Generalnie uznaje się, że jad węża nie jest bezpośrednim zagrożeniem dla życia człowieka, ale przy większym stężenie może nawet spowodować śmierć. W 2013 roku głośno było o sprawie mężczyzny, który został ukąszony przez tę odmianę grzechotnika.
Wkrótce zmarł, ponieważ duże stężenie jadu spowodowało u niego uszkodzenie nerek. Wszystkiemu winne są substancje, które doprowadzają do nadmiernego krzepnięcia, co u mężczyzny objawiło się krwawymi łzami a później śmiercią.

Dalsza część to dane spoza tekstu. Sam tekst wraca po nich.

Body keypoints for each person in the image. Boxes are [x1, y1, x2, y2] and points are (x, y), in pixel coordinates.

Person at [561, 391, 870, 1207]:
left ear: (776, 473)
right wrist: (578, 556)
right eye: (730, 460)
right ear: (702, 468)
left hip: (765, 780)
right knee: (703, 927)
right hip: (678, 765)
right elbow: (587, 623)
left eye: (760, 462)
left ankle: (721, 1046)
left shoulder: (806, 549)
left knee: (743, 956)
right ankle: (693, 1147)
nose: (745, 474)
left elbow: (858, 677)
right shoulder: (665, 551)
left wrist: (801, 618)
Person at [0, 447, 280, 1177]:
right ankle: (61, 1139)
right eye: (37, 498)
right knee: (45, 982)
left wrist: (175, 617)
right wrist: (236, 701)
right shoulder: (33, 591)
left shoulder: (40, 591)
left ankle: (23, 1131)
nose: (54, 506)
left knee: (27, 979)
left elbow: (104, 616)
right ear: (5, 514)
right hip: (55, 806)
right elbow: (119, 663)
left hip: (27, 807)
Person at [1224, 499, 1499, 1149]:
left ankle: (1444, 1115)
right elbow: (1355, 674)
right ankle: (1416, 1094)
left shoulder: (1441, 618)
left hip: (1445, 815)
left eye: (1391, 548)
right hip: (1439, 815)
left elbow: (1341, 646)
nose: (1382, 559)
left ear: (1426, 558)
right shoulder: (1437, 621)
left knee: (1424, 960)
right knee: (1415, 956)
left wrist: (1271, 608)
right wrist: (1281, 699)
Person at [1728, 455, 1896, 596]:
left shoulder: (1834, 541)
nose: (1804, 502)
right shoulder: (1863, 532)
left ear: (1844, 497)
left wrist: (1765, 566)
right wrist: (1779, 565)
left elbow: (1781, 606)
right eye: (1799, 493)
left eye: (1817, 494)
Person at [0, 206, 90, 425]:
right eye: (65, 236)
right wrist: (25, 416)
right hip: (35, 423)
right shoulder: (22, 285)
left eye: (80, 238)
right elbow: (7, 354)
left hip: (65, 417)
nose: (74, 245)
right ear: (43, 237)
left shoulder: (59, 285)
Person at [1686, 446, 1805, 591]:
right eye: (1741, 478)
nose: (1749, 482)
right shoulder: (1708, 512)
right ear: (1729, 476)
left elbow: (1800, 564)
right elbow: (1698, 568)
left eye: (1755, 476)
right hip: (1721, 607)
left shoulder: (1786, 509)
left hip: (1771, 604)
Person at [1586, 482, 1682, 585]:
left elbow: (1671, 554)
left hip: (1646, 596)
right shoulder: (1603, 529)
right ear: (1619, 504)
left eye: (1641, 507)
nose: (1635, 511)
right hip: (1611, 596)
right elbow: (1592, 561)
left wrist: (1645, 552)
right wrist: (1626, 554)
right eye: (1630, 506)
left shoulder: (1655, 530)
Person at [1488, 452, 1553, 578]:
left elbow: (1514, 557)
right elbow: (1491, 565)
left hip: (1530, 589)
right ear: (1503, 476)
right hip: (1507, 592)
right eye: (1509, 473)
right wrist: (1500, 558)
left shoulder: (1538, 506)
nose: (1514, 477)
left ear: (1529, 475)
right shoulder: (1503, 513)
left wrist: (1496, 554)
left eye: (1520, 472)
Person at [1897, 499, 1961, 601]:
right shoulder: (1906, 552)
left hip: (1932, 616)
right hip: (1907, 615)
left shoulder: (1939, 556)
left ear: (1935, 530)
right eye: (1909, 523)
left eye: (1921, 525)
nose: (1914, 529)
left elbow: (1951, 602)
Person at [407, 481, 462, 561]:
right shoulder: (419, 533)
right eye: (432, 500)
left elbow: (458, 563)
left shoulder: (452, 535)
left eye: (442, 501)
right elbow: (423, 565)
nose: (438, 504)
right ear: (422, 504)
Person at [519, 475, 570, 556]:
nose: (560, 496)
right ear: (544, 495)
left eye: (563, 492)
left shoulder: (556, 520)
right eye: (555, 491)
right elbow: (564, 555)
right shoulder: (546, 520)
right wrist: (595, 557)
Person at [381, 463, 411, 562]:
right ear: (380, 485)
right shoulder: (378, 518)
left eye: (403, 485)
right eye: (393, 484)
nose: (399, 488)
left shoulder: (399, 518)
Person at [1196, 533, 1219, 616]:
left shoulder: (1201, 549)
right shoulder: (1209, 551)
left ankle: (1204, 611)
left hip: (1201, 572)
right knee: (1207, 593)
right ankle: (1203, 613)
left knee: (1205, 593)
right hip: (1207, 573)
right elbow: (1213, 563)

Jak powstał klej do tkanek
Naukowcy dokładnie przebadali jad węża, oczyścili go i uzyskali jedynie substancje aktywne, które powodują u człowieka wzmożone krzepnięcie krwi. Następnie substancje te zostały umieszczone w specjalnej żelatynie.
Taka formuła sprawia, że klej jest nie tylko skutecznym sposobem tamowania krwawienia, ale także niezwykle mobilnym i podręcznym sposobem na ratowanie ludzkiego życia! Klej umieszcza się w niewielkich tubkach – takich jak na super glue!
Dzięki temu możemy spakować go do naszej podróżnej czy samochodowej apteczki. Warto mieć go również w domowym pudełku z lekami. Z pewnością jego posiadanie nam nie zaszkodzi a może uratować nam bądź komuś z naszego otoczenia życie.

Jak działa wynalazek
Działanie wynalazku jest bardzo proste. Wystarczy nałożyć klej w miejscu skaleczenia i delikatnie go wklepać. Ważne jest to, że substancje, które zawiera jad węża, potrzebują światła, by zadziałać.
Nie musi być to światło słoneczne – wystarczy latarka czy światło wydobywające się z ekranu telefonu. Przez kilka sekund należy oświetlać miejsce, w którym nałożyliśmy klej do tkanek. Po chwili rana powinna się zasklepić, co oznacza zatamowanie krwawienia.
Wynalazek jest niezwykle skuteczny. Szacuje się, że jest lepszy od dotychczas stosowanego kleju fibrynowego aż o 10 razy! Działa również o połowę szybciej. Klej fibrynowy potrzebuje około 90 sekund, by spowodować krzepnięcia, a klej z jadu węża jedynie 45.

Gdzie może można wykorzystywać klej
Klej, który powstał z substancji, które zawiera jad węża, będzie mógł być wykorzystywany zarówno do pierwszej pomocy, jak i podczas zabiegów medycznych. Wykazuje skuteczność przy nacięciach skóry, ale i krwawieniu z wątroby czy aorty.
Koordynator projektu związanego z wynalazkiem szacuje, że być może będzie możliwe zamykanie niewielkich ran powstałych podczas zabiegów chirurgicznych za pomocą kleju do tkanek. Mogłoby to zastąpić tradycyjne szwy, które wymagają odpowiedniej pielęgnacji i czasu, by zadziałać na tkanki, które łączą.
Póki co musimy jeszcze poczekać na badania kliniczne, ale istnieje duża szansa, że za kilka lat produkt będzie już w naszych aptekach i apteczkach, by móc ratować ludzkie życie!